New York Fed buried AIG public discolsures

What to you guys think: serious breach of ethics and disclosure laws, or an unfortunate, but necessary step to protect market confidence? -stromey, CFA Jan. 7 (Bloomberg) – The Federal Reserve Bank of New York, then led by Timothy Geithner, told American International Group Inc. to withhold details from the public about the bailed-out insurer’s payments to banks during the depths of the financial crisis, e-mails between the company and its regulator show. AIG said in a draft of a regulatory filing that the insurer paid banks, which included Goldman Sachs Group Inc. and Societe Generale SA, 100 cents on the dollar for credit-default swaps they bought from the firm. The New York Fed crossed out the reference, according to the e-mails, and AIG excluded the language when the filing was made public on Dec. 24, 2008. The e-mails were obtained by Representative Darrell Issa, ranking member of the House Oversight and Government Reform Committee.

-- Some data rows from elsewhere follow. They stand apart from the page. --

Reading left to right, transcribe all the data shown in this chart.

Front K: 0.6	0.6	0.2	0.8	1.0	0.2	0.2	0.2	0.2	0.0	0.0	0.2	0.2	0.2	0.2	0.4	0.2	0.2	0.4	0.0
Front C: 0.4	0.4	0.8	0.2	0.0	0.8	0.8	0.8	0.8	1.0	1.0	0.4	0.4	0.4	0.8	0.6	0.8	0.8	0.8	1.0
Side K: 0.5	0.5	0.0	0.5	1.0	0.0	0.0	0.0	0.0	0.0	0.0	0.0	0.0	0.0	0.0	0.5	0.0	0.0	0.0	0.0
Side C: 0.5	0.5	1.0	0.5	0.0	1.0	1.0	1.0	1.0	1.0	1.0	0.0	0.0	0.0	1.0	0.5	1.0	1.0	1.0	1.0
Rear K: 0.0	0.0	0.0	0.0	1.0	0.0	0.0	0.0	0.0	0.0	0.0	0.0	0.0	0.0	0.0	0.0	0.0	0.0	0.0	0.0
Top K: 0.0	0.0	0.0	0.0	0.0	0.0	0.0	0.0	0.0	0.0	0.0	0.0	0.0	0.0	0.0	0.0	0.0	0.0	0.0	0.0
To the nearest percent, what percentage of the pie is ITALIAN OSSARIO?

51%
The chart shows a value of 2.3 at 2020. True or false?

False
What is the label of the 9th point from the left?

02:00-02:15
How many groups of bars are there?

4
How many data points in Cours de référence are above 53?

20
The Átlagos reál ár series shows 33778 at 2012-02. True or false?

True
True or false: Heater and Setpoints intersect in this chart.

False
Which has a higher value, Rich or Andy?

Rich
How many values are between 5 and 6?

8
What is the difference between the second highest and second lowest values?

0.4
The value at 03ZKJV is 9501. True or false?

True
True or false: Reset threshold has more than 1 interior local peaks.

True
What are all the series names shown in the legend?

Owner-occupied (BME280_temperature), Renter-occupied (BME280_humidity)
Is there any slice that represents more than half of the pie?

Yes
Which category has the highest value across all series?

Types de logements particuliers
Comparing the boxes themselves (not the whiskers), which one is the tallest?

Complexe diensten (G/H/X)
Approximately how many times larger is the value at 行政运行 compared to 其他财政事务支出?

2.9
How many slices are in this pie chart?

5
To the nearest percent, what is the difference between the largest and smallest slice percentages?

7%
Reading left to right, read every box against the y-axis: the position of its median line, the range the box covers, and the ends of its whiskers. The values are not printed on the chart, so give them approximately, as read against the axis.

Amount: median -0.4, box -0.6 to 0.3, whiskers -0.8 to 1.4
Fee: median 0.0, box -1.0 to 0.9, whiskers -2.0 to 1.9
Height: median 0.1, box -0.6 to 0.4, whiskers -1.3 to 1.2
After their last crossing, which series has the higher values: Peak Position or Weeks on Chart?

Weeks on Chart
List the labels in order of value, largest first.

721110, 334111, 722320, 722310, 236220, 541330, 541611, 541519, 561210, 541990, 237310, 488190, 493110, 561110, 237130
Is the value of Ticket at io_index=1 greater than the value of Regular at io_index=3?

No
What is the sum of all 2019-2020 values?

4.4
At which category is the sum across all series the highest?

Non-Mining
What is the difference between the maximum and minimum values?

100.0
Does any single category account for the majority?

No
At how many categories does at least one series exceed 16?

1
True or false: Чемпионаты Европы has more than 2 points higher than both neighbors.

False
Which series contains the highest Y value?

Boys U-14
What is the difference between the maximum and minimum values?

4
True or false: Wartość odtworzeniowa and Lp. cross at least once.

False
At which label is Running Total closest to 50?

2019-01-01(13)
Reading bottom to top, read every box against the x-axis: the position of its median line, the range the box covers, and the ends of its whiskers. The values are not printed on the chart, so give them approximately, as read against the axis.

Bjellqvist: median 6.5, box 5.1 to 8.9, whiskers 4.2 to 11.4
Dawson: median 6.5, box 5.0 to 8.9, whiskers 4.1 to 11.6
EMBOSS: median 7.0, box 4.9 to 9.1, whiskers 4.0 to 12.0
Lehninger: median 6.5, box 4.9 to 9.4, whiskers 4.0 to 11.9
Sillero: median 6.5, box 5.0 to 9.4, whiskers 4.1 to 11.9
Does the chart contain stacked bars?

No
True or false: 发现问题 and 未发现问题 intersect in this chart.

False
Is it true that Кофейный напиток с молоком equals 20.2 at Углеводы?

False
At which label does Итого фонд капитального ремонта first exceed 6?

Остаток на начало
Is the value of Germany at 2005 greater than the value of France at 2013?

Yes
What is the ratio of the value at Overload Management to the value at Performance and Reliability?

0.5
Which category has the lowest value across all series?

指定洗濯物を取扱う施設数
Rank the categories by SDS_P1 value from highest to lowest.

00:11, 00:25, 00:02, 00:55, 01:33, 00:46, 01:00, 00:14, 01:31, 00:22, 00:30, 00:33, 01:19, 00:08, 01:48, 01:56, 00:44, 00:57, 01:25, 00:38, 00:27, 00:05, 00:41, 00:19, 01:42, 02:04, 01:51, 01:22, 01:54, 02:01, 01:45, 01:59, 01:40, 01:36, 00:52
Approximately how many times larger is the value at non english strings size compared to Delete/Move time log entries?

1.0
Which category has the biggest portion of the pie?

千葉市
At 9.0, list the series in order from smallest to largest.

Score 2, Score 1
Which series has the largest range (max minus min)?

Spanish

Breach, this would have been positive news for the market at the time (the surviving companies were being made whole to the cent by a company that had failed). This was clearly done to prevent public outrage!

Wow, I didn’t know they could do this. Bad news for market transparency.

Clearly there was some sort of favoritism here. So while its good news for GS, it means lets short the crap out of C and BofA instead. I do think it was a breach, when the Govt is stepping in to save the system, they should not need to disclose what is really going, if they did whats the point of saving the system?

Not surprising…given Timothy Geithner likes to hide his taxes record too.